── Document passage ──

So if Grandpa and Grandma drew strength from each other—what was the source of their individual strength? Their faith in God sustained them through challenge after challenge. They continuously turned to their church and their pastor for guidance and comfort. Last Spring, when Grandma got sick with gout in all of her joints and the decision was made to transition into assisted living, I made her a booklet of index cards and wrote a Bible verse about hope on each one. She kept it on her bedside table and told me she read it every night. She held onto hope in Jesus. And because of that hope—I know I’ll see her again.
Isaiah 46:4 (NLT) says:
I will be your God throughout your lifetime–until your hair is white with age. I made you, and I will care for you. I will carry you along and save you.
I may not know what it looks like where she is. I may have trouble really believing she’s actually there in heaven. I mean, what is Heaven, really? It’s so beyond what the human mind can fathom—it’s often difficult to have faith in its existence, isn’t it? But faith is the belief in what can’t be seen. So I pray for faith to believe. I pray for faith to believe that God will lovingly and mercifully carry me to my grave in the same way he carried my Grandma Diane. And until that day, I pray for the ability to have an attitude like Grandma’s. Bright. Shining. Positive. No matter how much I miss her. Not only would she want it that way, but it’s what God calls us to do.

───

Action item -
Reproduce the passage about Grandma's faith word for word, between "Isaiah 46:4 (NLT)" and "and save you.", inclusive. The lines that follow the passage about Grandma's faith have no connection to it.

── Extracted information ──

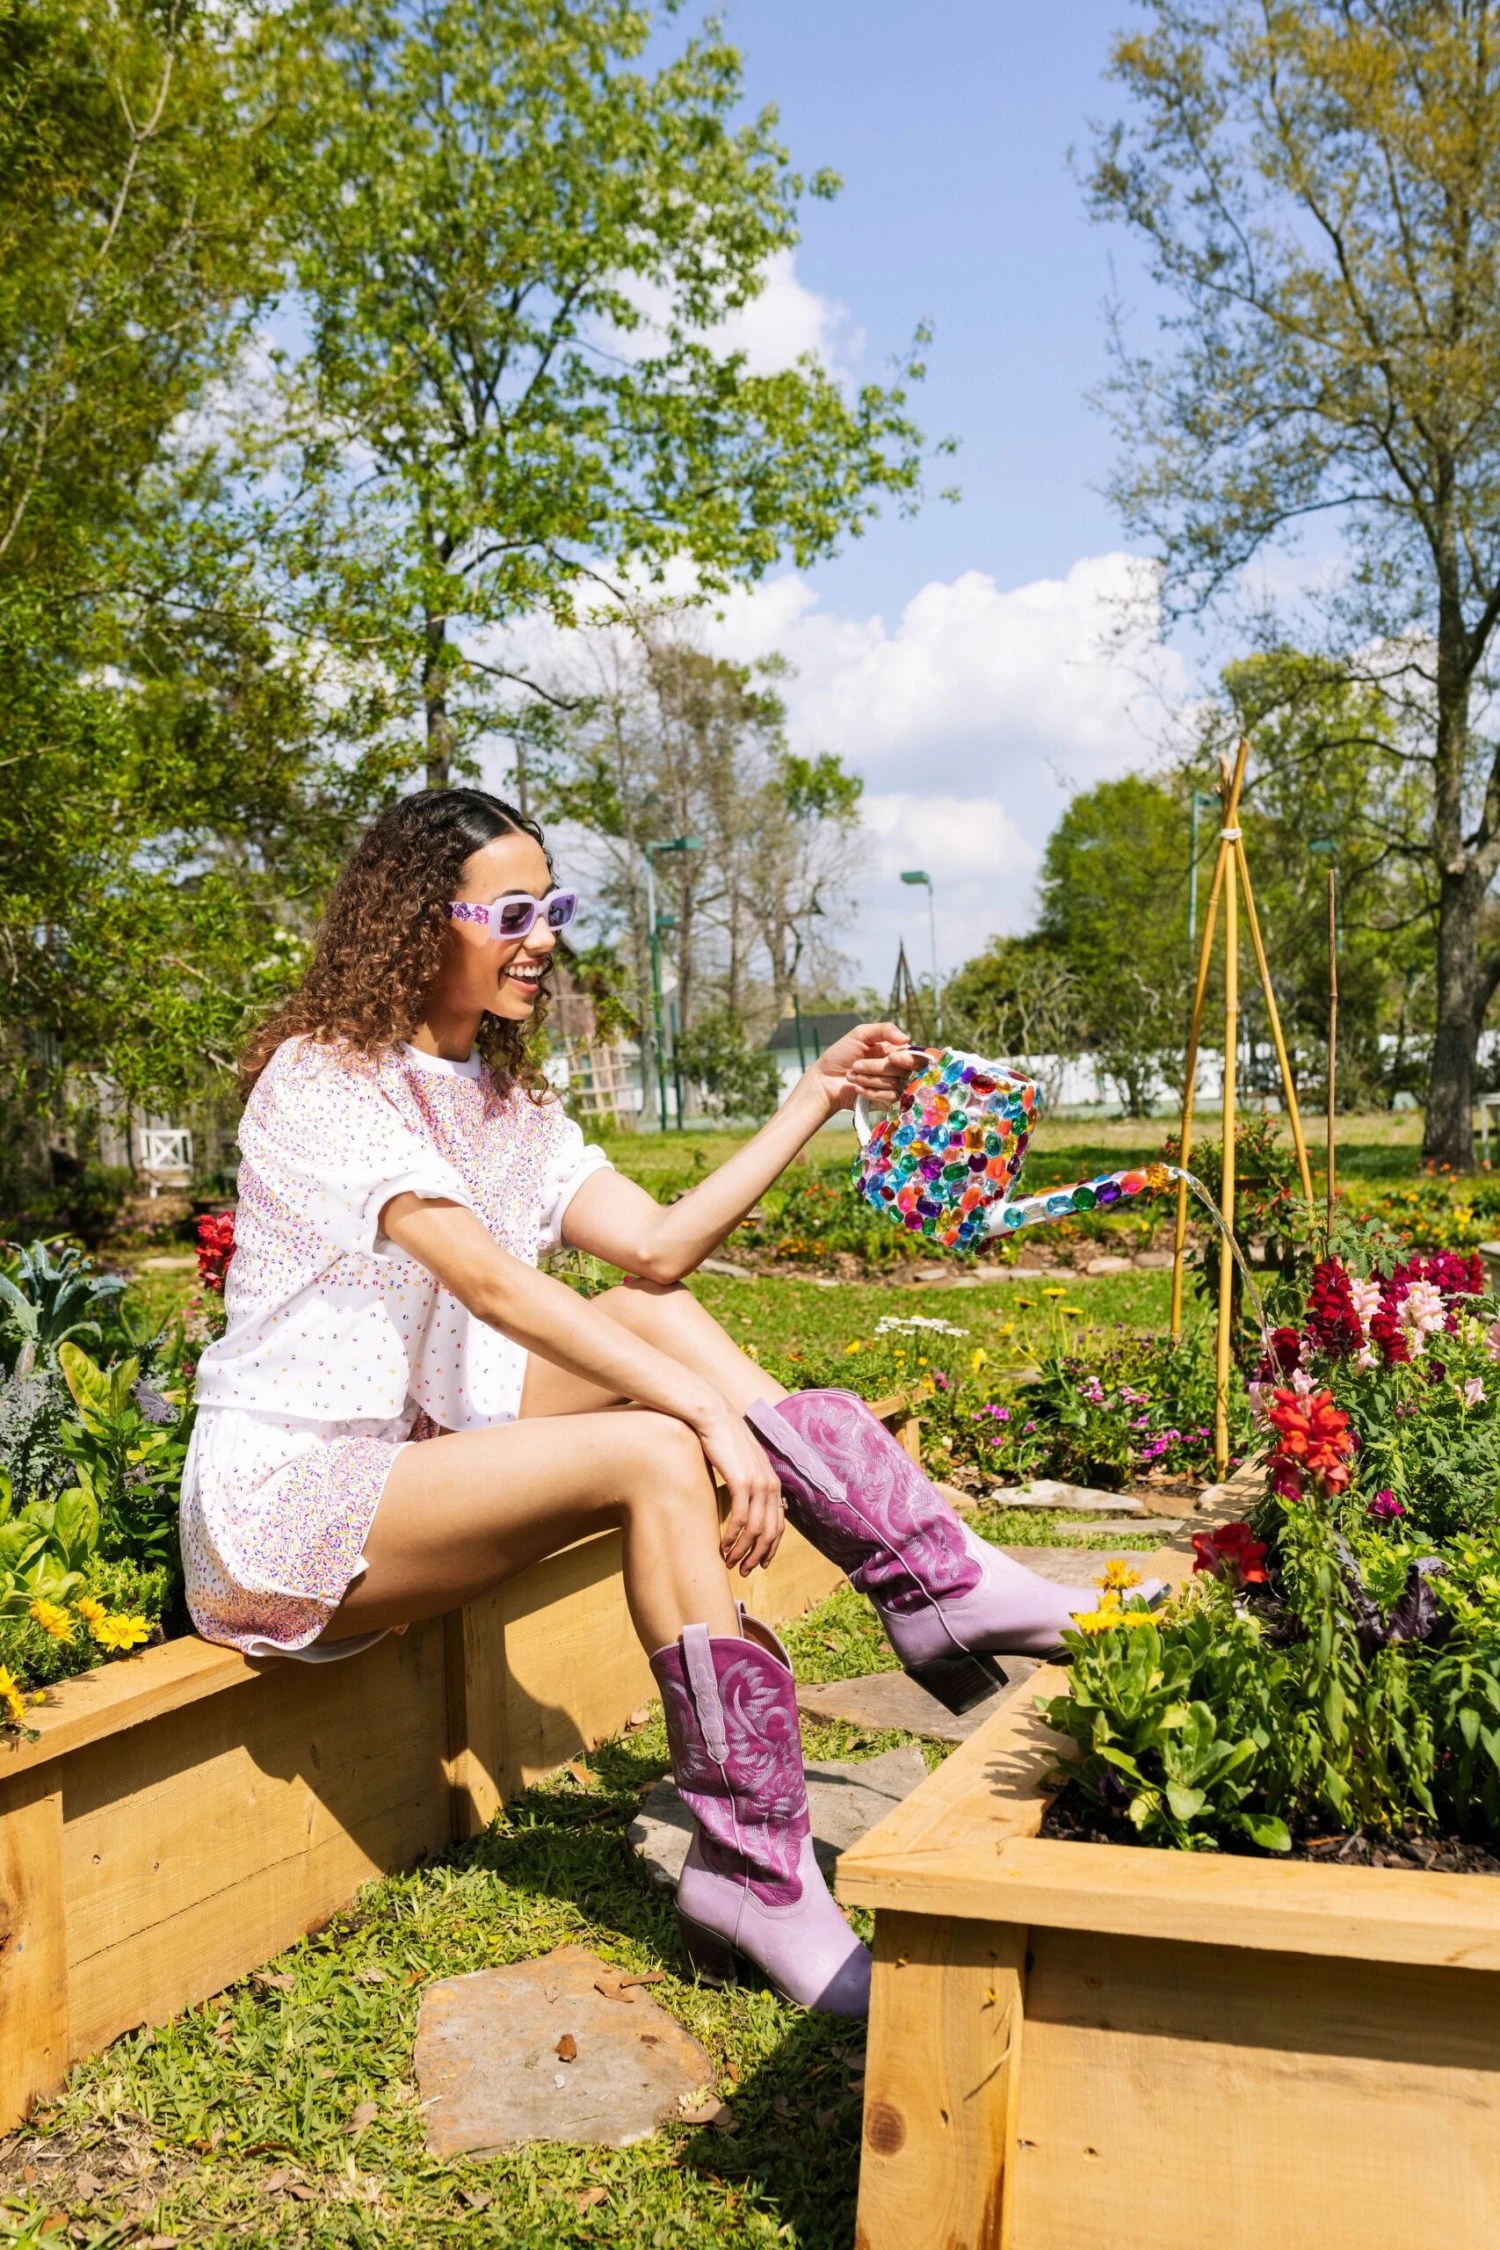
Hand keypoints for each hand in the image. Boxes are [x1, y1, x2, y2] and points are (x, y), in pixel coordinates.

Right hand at [695, 1405, 785, 1575]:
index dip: (770, 1547)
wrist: (713, 1416)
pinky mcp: (741, 1481)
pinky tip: (722, 1546)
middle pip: (771, 1532)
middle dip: (758, 1556)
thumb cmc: (723, 1440)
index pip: (779, 1524)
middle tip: (745, 1572)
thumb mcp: (742, 1464)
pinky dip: (732, 1537)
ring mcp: (757, 1483)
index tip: (760, 1563)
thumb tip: (741, 1504)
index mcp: (772, 1481)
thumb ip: (746, 1484)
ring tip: (731, 1564)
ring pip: (756, 1530)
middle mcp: (770, 1484)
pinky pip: (740, 1518)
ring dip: (743, 1551)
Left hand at [807, 1021, 923, 1116]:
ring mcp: (892, 1087)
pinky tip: (856, 1089)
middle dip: (877, 1067)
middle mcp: (897, 1070)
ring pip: (894, 1084)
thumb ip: (884, 1030)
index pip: (914, 1056)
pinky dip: (871, 1092)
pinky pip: (889, 1098)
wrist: (824, 1080)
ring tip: (851, 1075)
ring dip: (868, 1079)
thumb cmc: (841, 1055)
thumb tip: (907, 1039)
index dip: (907, 1059)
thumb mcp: (860, 1035)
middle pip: (904, 1070)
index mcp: (894, 1052)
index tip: (891, 1058)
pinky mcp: (886, 1102)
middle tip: (855, 1065)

───

Task response -
Isaiah 46:4 (NLT) says:
I will be your God throughout your lifetime–until your hair is white with age. I made you, and I will care for you. I will carry you along and save you.